## Source text
-------------------------
In a groundbreaking development that has academia clutching its collective pearls, the philanthropically funded research lab FutureHouse has created AI agents capable of pretending to have read scientific papers with even more conviction than the average third-year PhD student.

SILICON SAVIORS OR THE DEATH OF HUMAN THOUGHT?

The lab, co-founded by Sam Rodriques PhD ’19, who definitely didn’t create this to avoid reading papers himself, claims their platform will “accelerate scientific research” by automating tasks that scientists find boring as sh!t, like reading other people’s work and designing experiments that won’t immediately explode.

“Natural language is the real language of science,” explained Rodriques, while frantically trying to hide the fact that his AI has been writing all his emails for months. “Other people are building foundation models that speak the language of DNA or proteins, but we’ve built models that speak the language of ‘I totally read your paper and it was very interesting’ without actually understanding a f@cking word.”
-------------------------
## Listed entries

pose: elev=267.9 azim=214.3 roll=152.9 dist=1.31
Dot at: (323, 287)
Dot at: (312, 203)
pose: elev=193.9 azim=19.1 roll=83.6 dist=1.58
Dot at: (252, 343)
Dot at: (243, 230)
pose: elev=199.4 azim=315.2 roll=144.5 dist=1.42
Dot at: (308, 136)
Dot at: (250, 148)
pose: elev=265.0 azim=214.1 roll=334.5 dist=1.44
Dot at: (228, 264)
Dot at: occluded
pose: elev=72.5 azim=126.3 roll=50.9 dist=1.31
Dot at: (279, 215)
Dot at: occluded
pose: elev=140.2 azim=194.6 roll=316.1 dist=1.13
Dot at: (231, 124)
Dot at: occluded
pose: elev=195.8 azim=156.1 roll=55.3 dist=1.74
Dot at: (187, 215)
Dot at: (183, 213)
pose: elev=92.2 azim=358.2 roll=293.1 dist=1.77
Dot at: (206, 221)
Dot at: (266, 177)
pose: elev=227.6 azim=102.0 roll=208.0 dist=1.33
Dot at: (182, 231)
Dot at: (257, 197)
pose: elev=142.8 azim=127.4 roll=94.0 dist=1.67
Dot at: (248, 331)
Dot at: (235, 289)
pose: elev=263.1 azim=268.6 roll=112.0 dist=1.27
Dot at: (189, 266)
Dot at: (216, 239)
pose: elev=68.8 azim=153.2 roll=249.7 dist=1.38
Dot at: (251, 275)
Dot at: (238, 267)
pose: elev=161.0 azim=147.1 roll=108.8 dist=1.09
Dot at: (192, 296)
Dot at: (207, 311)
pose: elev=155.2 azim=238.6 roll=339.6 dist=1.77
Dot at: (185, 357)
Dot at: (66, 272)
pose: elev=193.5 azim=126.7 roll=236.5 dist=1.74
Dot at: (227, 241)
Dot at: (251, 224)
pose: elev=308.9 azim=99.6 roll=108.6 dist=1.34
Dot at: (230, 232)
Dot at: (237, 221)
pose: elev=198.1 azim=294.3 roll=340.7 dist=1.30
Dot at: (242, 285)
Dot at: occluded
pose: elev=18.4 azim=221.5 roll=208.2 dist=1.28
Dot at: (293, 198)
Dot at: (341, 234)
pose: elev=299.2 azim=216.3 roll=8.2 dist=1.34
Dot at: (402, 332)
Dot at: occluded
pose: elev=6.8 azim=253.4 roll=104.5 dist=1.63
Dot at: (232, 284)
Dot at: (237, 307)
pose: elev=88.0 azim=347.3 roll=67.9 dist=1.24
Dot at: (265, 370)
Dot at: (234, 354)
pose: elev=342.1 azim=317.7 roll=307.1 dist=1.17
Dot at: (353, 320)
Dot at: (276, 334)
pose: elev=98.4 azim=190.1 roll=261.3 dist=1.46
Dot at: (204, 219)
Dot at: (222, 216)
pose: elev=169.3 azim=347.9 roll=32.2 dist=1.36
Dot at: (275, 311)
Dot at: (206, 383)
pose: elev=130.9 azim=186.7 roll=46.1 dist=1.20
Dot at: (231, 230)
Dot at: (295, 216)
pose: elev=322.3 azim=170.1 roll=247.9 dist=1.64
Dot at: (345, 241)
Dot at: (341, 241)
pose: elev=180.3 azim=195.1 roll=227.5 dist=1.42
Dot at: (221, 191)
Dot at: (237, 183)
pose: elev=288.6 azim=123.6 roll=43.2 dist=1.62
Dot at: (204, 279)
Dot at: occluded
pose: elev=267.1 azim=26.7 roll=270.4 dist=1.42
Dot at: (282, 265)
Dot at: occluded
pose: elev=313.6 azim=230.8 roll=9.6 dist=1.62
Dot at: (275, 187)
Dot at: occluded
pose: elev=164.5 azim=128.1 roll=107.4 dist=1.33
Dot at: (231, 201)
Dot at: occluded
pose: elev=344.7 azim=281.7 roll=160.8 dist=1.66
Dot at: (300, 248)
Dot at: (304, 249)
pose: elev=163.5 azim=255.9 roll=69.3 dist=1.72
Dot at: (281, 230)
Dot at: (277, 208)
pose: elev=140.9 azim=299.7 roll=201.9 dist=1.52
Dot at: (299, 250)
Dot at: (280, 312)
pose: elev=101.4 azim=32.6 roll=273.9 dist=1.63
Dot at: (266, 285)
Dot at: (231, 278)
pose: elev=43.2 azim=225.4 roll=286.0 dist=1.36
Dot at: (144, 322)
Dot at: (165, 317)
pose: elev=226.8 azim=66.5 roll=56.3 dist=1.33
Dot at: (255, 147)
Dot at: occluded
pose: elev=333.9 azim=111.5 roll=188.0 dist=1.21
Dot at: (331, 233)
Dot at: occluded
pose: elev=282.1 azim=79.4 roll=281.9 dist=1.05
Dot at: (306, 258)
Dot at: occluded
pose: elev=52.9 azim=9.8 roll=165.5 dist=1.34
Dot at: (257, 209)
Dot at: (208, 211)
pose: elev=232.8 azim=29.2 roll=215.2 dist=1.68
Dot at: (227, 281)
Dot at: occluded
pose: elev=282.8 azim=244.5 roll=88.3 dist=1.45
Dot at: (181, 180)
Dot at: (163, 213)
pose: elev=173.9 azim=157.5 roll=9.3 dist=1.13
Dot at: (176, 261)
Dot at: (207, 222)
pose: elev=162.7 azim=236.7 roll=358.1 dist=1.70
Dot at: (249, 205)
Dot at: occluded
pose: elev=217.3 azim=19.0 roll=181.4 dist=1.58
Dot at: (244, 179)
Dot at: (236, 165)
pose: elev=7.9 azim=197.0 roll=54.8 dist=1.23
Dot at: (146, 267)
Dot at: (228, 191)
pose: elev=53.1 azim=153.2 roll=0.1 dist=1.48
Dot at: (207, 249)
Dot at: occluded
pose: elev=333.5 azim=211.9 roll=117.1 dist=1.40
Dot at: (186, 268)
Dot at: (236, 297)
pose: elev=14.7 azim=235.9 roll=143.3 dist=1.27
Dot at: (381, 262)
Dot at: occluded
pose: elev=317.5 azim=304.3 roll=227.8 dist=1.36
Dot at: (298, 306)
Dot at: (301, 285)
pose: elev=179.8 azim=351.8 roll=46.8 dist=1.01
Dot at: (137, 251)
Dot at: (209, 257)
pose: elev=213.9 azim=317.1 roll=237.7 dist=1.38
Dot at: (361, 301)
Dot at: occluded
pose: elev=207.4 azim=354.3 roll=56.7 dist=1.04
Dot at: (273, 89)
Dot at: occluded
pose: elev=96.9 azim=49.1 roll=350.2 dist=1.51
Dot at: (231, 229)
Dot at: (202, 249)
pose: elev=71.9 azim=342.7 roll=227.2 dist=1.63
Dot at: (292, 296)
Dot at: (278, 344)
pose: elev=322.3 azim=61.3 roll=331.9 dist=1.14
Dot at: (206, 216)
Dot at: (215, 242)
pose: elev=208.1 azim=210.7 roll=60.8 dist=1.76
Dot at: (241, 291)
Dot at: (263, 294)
-------------------------
## Task brief
Carry on the satirical article about FutureHouse's AI research agents, picking up right after its last paragraph.

## Answer
AGENTS WITH NAMES SUSPICIOUSLY SIMILAR TO BIRDS

FutureHouse has released a flock of AI agents with bird-themed names, presumably because the founders watched a nature documentary while high. Crow helps retrieve and summarize scientific literature, Owl tells you if anyone has already done your brilliant experiment idea, and Phoenix apparently helps plan chemistry experiments without setting the lab on fire.

Dr. Ivana Shirkmyduties, a leading expert in academic procrastination at the University of Perpetual Deadlines, expressed enthusiasm: “These agents are revolutionary! Now instead of not reading papers myself, I can have an AI not read them for me, but with more confidence!”

THE DEATH OF GRAD STUDENT SUFFERING IMMINENT

Perhaps most alarming to university administrators, FutureHouse’s technology threatens to eliminate the sacred academic tradition of forcing graduate students to spend 18 hours a day reading obscure papers only to have their advisor say “But have you considered this completely unrelated approach?”

“We’ve tested our agents against sleep-deprived graduate students, and our AI can generate plausible-sounding bulls#!t about papers it hasn’t read 72% more efficiently,” boasted White, FutureHouse’s co-founder, who refused to confirm rumors that the company’s next agent, “Pigeon,” specializes in delivering devastating peer review comments without understanding the content.

ACTUAL SCIENTIFIC PRODUCTIVITY STILL QUESTIONABLE

Despite claims of accelerating scientific discovery, 98.2% of users report using the platform primarily to generate convincing excuses for why their research is taking so long. “I asked Crow to find papers supporting my hypothesis, and it found 47 that completely contradict it instead,” lamented one anonymous researcher. “It’s like having a really efficient assistant who hates your ideas.”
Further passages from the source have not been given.